Testing populations of young boys both with and without ODD, Crowley showed with his research that boys without ODD were strongly startled at early points during a stressor but that their disturbance diminished over time. By contrast, boys with ODD startled less initially, but their startle response increased over a prolonged stressor.

Crowley has replicated the finding in typically developing children, showing that children high on temperamental frustration show a similar pattern to the boys with ODD.

“Basically, we’re indirectly studying changes in fear-related neural circuitry over time,” Crowley said. “We’re hoping we can begin to understand how emotion is disregulated in ODD, and to inform treatments designed to ameliorate the condition.”

Hilary Blumberg, associate professor of psychiatry, also represents Yale’s ongoing research in the department of cognitive impairment — more specifically, mood disorders.

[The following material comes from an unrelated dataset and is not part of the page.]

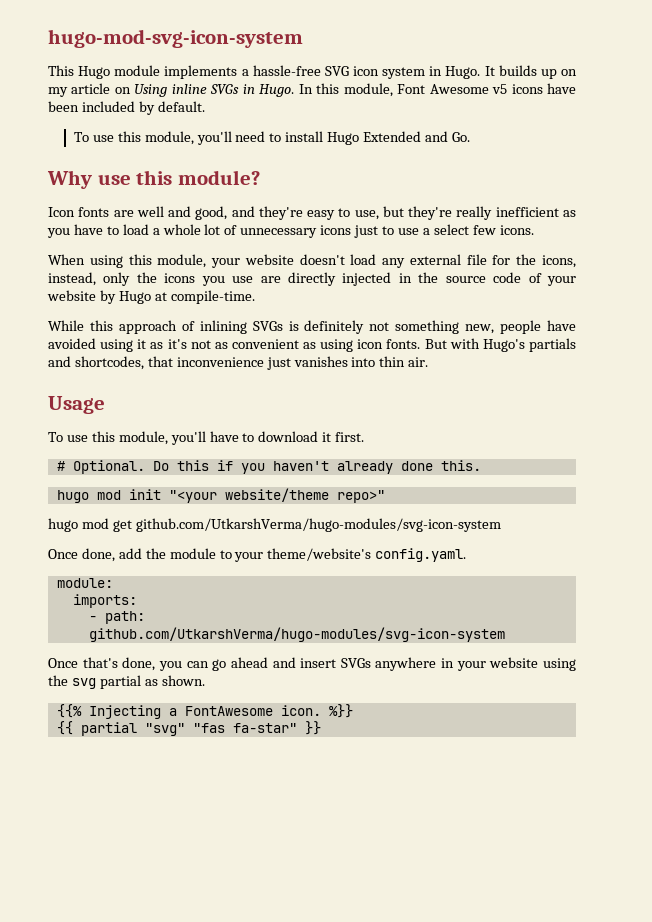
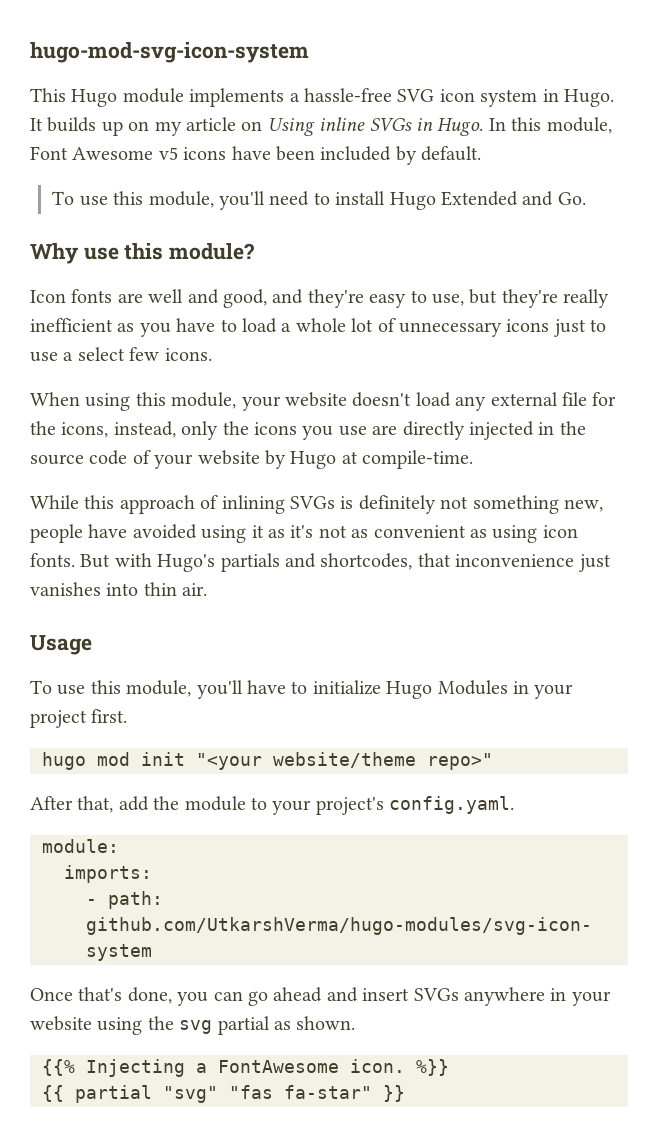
[258,431,365,442] [56,460,481,474] download it first. // # Optional. Do this if you haven't already done this. -> [312,680,574,699] [30,709,128,728] initialize Hugo Modules in your project first.
[48,518,501,532] [48,548,115,562] hugo mod get github.com/UtkarshVerma/hugo-modules/svg-icon-system // Once done, -> [30,796,114,813] After that,
[267,548,372,561] theme/website's -> [315,797,384,815] project's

Using three different kinds of brain scanning — structural MRI, functional MRI and DTI (diffusion tension imaging) — her work aims to determine differences in brain circuits that regulate emotions, mainly the ventral prefrontal cortex and the amygdala, and how these differences may develop in bipolar disorder.

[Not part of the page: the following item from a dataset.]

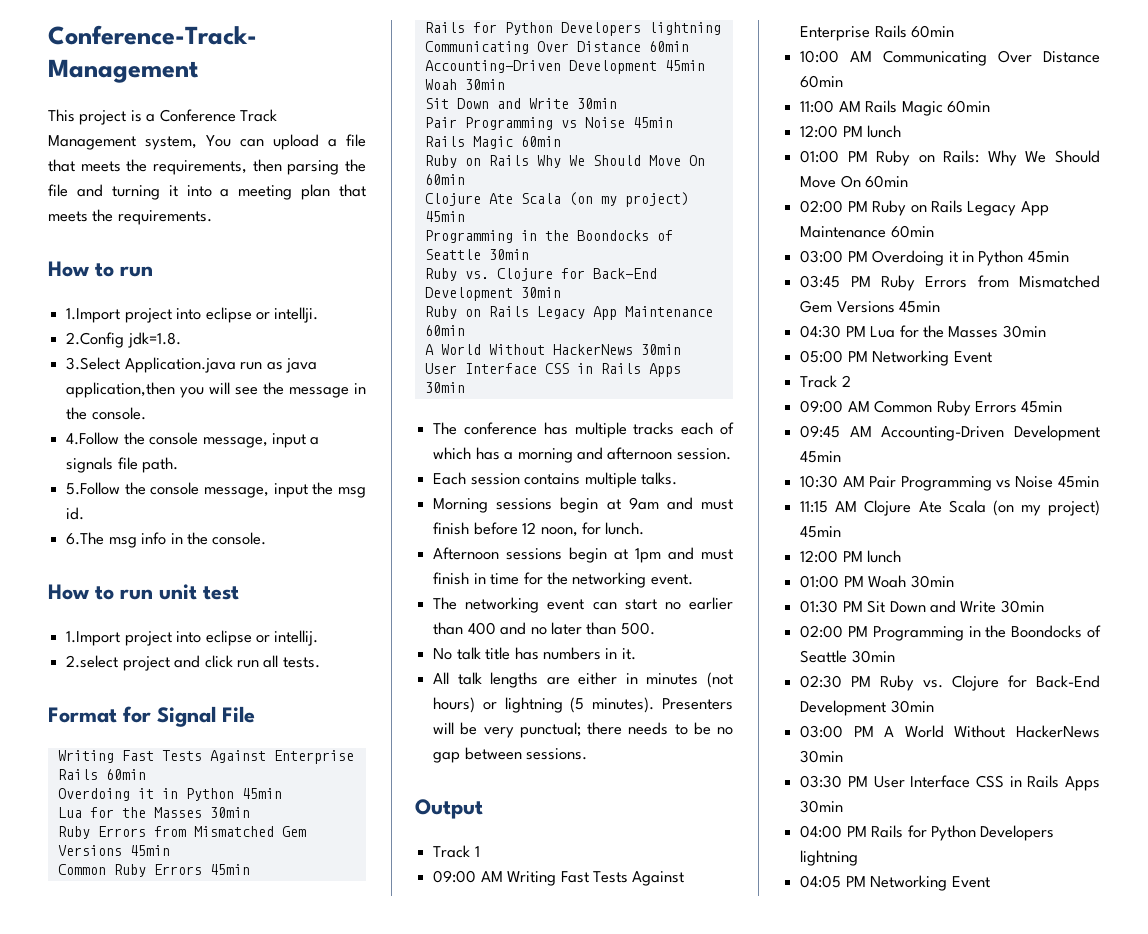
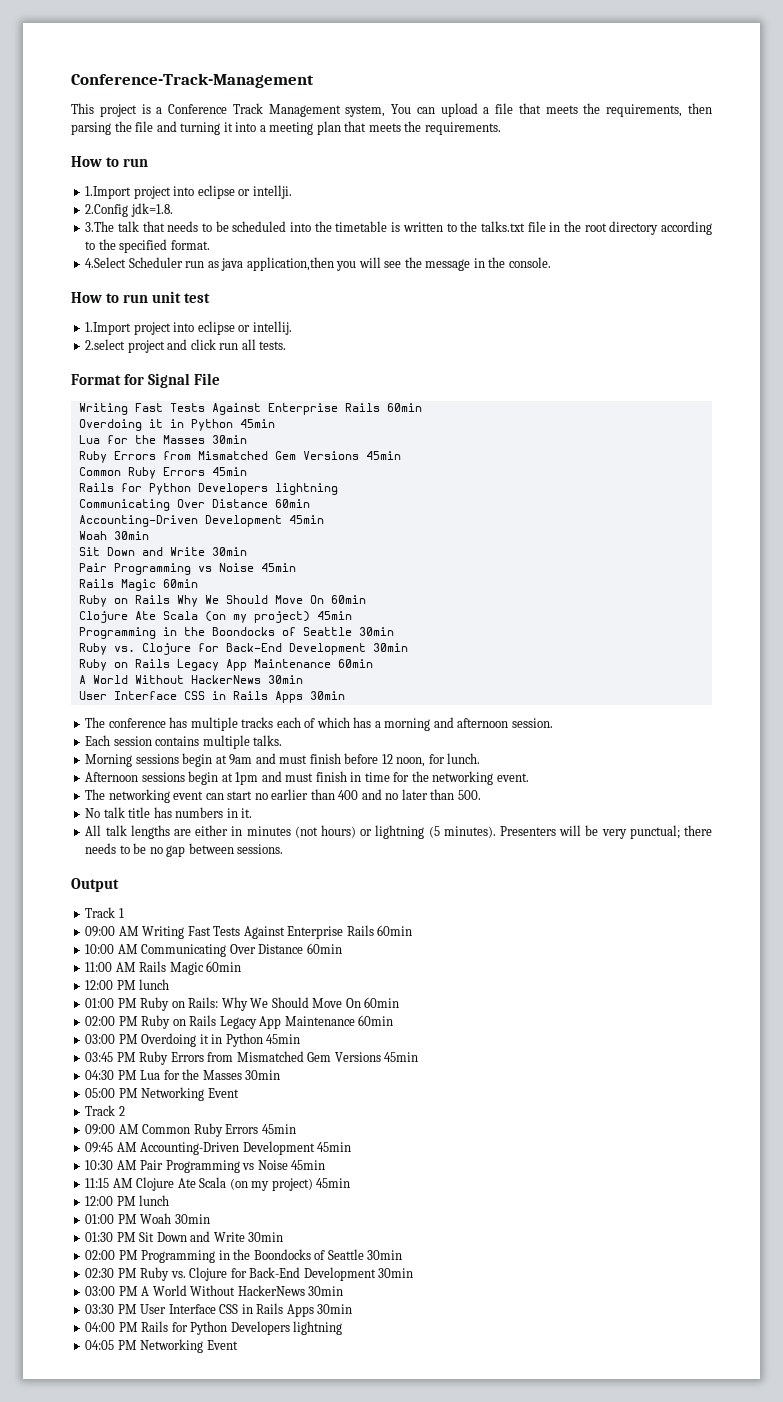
[66,357,236,373] 3.Select Application.java -> [85,221,712,235] [85,239,210,253] [85,257,183,268] 3.The talk that needs to be scheduled into the timetable is written to the talks.txt file in the root directory according to the specified format. // 4.Select Scheduler
[66,432,320,448] [66,457,179,473] [66,482,366,498] [66,507,85,520] [66,532,267,548] // 4.Follow the console message, input a signals file path. // 5.Follow the console message, input the msg id. // 6.The msg info in the console. -> (551, 262) none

“We can look at brain’s functioning and structural integrity of connections,” Blumberg said, describing the advantages of using these three particular scans. “We can also look at brain development in children and teenagers.”

Her most recent work looks at how specific genetic variation influences the development of the brain circuitry differently in people suffering from bipolar disorder.

Blumberg’s work represents the heightened interest in genetic research that is spreading through research labs at Yale and across the research community as a whole.

Studying a different, but also rapidly growing, area of mental-health research, Paul Lombroso, director of the Yale molecular neurobiology laboratory, is continuing research on different diseases and conditions related to learning and memory, including Alzheimer’s and schizophrenia.

“The important implications of the work are developing medication that … may have important therapeutic benefits in several psychiatric disorders,” Lombroso said.

Those Yale experts who had the opportunity to present and participate in the symposium agreed NARSAD was a success in that it united the research communities on campus with the greater field of genetic research across the nation.

But they said the symposium by no means represents a culmination or conclusion of research in the field of mental health. In fact, Blumberg said the most critical time for research is still to come.

“We’re at a critically important stage in research where we’re at the cusp of making major strides, with the potential to relieve the suffering of millions with psychiatric disorders,” she said. “And we can now work together to someday prevent these illnesses.”